In der Pause von Fils Show gehe ich runter in den Hof des Mehringhoftheaters, um eine zu quarzen. Nach mehrtägiger Abstinenz kickt die eine mega. Als ich das Treppenhaus wieder hochgehe, befällt mich leichter Schwindel. Das will man ja eigentlich auch, genau dafür sind Drogen schließlich da, sonst könnte man auch hartgekochte Eier essen; doch hinter den Spaß haben die Götter das Restrisiko gesetzt: Oben angekommen gerate ich ins Taumeln, und schlage am Eingang zum Foyer relativ unkontrolliert lang hin. Ich fange mich noch leicht mit Händen und Knien ab, und knalle mit der Kopfkrone zwar hörbar, aber zum Glück nicht allzu hart, gegen die offene Eingangstür.
Die zahlreichen Umstehenden gucken natürlich alle; ich sehe, was sie denken: Weia, was für ein stockvoller Zausel hier herumstolpert; nicht mal bei Kulturveranstaltungen bleibt man von diesen armen Teufeln verschont – wo ist der Sicherheitsdienst / Streetworker / Kältebus / Rettungswagen?
Es ist so peinlich. Ich rapple mich auf, und imitiere ein souveränes Grinsen. „Nichts passiert“, verkünde ich gut gelaunt in die Zufallsrunde hinein. „Bloß meine erste Zigarette seit Tagen“, erkläre ich mich dem Publikum; niemand verlangt das, keiner will das wissen, ich tu’s trotzdem, es wird dadurch nur umso peinlicher, ich reite mich immer tiefer rein, klaftertief, abgrundtief, inside deep shit.
Ein gutgekleideter Typ mit geschmackvoll gestutztem Bart mustert mich kurz, gelangweilt und leicht angewidert. Weder glaubt er mir, noch interessiert ihn, was ich sage. Er kennt mich nicht, und will mich auf keinen Fall kennenlernen. Was faselt dieser elende Trunkenbold? Hoffentlich kommt er mir nicht zu nahe, und beschmutzt mein feinesTuch mit giftigem Speichel, Sekret vom offenen Bein und angetrocknetem Exkrement. Stünde er wenigstens ehrlich zu seinem traurigen Schicksal, wäre immerhin ein Anfang gemacht. Dann gäbe ich ihm vielleicht sogar einen Euro oder die Adresse eines zuverlässigen Abdeckers.

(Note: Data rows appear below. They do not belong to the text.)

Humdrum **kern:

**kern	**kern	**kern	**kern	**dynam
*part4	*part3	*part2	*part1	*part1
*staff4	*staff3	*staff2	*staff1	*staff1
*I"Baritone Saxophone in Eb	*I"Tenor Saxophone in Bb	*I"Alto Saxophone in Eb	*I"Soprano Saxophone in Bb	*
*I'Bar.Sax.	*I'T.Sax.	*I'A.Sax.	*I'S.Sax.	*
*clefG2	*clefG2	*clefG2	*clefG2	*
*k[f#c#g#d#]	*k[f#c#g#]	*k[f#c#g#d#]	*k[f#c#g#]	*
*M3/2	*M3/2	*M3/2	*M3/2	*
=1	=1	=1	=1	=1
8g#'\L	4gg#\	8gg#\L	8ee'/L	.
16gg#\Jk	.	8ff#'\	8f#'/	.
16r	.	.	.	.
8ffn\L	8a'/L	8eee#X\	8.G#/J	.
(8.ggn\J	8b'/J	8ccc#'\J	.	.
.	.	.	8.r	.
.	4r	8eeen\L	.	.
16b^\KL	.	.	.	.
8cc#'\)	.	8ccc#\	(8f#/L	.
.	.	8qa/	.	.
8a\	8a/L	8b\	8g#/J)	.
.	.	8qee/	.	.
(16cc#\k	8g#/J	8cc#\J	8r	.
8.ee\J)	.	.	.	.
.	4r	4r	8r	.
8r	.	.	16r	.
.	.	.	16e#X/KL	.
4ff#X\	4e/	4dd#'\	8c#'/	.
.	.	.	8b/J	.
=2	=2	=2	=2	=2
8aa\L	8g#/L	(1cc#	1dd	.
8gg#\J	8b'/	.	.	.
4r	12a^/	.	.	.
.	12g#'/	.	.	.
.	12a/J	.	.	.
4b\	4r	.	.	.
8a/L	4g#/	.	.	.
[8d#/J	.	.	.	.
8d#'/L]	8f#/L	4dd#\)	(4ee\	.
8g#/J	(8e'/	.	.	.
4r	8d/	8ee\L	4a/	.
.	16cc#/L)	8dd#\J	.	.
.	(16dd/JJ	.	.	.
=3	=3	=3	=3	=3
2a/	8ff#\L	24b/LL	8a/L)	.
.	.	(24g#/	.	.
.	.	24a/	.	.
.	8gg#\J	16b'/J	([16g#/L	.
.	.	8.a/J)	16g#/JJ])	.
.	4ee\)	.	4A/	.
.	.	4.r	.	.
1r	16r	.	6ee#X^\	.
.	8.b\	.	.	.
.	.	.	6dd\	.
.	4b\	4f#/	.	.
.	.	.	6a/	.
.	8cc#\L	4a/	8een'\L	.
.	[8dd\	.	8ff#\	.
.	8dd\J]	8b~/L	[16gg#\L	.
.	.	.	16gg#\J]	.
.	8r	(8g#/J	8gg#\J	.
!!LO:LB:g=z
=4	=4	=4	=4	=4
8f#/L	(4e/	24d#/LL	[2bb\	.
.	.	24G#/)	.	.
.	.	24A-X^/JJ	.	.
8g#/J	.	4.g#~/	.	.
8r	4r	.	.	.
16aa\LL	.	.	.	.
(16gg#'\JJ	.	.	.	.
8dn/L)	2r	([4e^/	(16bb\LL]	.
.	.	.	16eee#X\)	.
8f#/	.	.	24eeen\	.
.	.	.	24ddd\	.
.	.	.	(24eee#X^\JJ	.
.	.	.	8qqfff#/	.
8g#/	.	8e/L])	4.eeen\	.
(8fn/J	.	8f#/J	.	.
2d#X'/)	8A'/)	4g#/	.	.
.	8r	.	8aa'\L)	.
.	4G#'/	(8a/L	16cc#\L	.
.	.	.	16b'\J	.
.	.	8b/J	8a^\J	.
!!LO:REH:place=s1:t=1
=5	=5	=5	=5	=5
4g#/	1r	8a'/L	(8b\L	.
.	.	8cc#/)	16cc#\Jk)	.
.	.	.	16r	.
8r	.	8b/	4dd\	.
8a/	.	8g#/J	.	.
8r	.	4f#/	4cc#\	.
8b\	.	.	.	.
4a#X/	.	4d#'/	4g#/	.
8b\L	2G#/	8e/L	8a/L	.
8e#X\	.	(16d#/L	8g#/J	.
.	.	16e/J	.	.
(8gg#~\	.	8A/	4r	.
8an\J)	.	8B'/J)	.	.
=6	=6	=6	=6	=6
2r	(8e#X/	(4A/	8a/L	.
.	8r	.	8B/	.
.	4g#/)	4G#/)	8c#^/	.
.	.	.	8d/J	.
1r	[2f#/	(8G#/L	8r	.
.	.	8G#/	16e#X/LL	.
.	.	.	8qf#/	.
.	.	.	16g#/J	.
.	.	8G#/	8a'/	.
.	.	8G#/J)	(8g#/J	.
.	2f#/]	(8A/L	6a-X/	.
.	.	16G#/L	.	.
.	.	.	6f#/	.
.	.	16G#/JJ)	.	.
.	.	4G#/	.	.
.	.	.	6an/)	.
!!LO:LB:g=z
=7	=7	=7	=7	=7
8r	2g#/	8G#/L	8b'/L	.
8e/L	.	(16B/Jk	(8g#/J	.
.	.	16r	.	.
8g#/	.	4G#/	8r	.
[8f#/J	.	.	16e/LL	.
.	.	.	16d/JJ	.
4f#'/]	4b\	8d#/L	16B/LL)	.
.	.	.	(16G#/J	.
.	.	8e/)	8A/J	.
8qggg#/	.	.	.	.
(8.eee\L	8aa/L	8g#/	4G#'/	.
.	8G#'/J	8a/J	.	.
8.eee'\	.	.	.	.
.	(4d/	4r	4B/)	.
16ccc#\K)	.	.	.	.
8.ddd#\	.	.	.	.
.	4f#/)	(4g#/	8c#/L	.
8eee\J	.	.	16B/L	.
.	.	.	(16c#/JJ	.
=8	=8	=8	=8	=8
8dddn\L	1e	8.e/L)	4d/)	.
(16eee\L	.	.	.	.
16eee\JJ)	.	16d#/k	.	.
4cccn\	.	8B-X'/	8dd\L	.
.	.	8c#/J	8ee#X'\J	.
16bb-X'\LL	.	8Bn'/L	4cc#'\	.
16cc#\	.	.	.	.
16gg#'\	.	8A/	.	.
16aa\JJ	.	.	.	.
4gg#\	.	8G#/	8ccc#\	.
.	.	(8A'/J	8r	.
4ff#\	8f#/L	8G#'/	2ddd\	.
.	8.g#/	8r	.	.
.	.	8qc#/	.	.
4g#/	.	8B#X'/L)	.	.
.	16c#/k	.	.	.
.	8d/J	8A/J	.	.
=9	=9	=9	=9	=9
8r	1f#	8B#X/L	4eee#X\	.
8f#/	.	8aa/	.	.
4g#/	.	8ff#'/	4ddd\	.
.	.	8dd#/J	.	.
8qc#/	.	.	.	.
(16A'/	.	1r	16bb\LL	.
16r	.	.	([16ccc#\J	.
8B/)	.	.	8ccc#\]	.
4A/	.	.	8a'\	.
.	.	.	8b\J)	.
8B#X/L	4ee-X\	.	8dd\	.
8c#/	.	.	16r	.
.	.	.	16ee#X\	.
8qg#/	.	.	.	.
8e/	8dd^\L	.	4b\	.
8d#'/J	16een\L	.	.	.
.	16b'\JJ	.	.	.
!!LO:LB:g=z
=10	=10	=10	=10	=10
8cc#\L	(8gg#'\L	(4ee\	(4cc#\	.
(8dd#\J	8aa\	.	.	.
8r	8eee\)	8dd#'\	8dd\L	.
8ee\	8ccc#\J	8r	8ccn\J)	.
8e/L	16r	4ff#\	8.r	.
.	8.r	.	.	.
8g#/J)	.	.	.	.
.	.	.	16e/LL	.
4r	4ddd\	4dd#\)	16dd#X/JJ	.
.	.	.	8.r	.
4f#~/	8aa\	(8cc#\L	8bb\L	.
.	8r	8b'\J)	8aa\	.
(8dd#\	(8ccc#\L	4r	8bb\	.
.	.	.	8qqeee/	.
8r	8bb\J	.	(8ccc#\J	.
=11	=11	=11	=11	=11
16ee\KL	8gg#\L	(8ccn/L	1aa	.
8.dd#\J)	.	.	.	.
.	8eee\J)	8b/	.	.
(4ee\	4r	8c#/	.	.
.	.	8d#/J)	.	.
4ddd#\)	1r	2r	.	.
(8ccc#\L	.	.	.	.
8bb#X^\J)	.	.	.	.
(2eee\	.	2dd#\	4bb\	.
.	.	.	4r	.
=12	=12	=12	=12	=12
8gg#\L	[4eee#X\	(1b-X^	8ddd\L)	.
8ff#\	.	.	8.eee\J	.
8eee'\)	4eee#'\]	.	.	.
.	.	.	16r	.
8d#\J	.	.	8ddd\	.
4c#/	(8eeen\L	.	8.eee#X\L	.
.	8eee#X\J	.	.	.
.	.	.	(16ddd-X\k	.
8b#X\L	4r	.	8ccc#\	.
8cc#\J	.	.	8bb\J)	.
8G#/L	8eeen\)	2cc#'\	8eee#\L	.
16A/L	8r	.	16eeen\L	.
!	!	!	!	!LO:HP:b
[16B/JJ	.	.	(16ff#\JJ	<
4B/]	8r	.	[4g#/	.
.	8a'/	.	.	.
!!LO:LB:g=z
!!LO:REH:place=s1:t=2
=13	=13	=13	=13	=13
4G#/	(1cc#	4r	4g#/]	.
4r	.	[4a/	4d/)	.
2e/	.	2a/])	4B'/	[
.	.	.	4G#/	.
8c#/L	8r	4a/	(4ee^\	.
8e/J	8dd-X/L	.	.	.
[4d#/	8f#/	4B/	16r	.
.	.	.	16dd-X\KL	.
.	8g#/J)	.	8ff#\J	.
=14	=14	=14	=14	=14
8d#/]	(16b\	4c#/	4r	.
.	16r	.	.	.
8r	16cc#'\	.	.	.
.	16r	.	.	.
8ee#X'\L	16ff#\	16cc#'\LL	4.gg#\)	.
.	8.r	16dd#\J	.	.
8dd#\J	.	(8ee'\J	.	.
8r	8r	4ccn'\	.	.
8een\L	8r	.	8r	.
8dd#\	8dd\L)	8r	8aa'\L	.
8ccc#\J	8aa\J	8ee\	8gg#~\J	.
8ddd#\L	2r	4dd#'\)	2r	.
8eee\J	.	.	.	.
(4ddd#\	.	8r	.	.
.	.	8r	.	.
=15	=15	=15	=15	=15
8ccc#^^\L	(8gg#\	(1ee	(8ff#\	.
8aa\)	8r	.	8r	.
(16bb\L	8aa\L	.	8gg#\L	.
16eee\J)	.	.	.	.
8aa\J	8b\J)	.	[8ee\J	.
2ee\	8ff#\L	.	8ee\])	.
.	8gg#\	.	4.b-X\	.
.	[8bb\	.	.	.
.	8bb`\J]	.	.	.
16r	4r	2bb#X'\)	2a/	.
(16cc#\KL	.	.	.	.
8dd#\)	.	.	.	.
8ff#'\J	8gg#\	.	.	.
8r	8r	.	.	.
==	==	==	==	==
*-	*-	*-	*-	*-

Das denkt der Typ natürlich nicht, dazu ist ihm das alles viel zu egal, und den Anderen auch. Ein kurzer Kontrollblick nur, ob irgendwo Blut ist, und schon wenden sich alle wieder ihren Pausengesprächen zu: Protestaktionen sollten grundsätzlich niemanden stören, der Feigensenf ist so teuer geworden, die Musiklehrerin der Kinder ist scheiße, aber Fil ist heute wieder lustig. Nur diese Gentrifizierungsnummern checkt beim besten Willen keiner. Sollte er mal lassen.
„So glaubt mir doch, edler Herr“, will ich rufen. „Ich hab echt nur ein Glas Wein getrunken“, „ich bin eigentlich ganz nett“, oder „ich bin Uli Hannemann, der sagenhafte Liebling der Massen“, doch ein lichter Moment lässt mich innehalten: Woher kommt denn jetzt immer dieser Drang, mich zu rechtfertigen, und in dieser feigen Mittelmäßigkeit aufzugehen? Früher wollte ich doch gerade nicht konform sein, und lieber aus der Reihe fallen. Bei Rot über die Ampel, freihändig auf dem Fahrrad, und auch mal ein Laugenbrötchen mit Marmelade essen – das ist Punk, he ho, was kostet die Welt!
Nun aber, müde, alt und vom jahrelangen Kampf gegen die Konventionen gebrochen, will ich offenbar nur noch gut, brav, korrekt aussehen. Ebenso, wenn ich dem Postboten um 12 Uhr mittags in Schlafklamotten öffne, und sofort durchschaubar ins Gesicht lüge, ich sei krank. Kein Schwein glaubt das, kein Schwein interessiert das. Oder neulich, als ich einer Bekannten überraschend in der Sauna begegne, und als erstes ungefragt behaupte: „Ich weiß schon, aber ich komm grad aus dem Eisbecken.“ Wer will das wissen? Es ist so erbärmlich.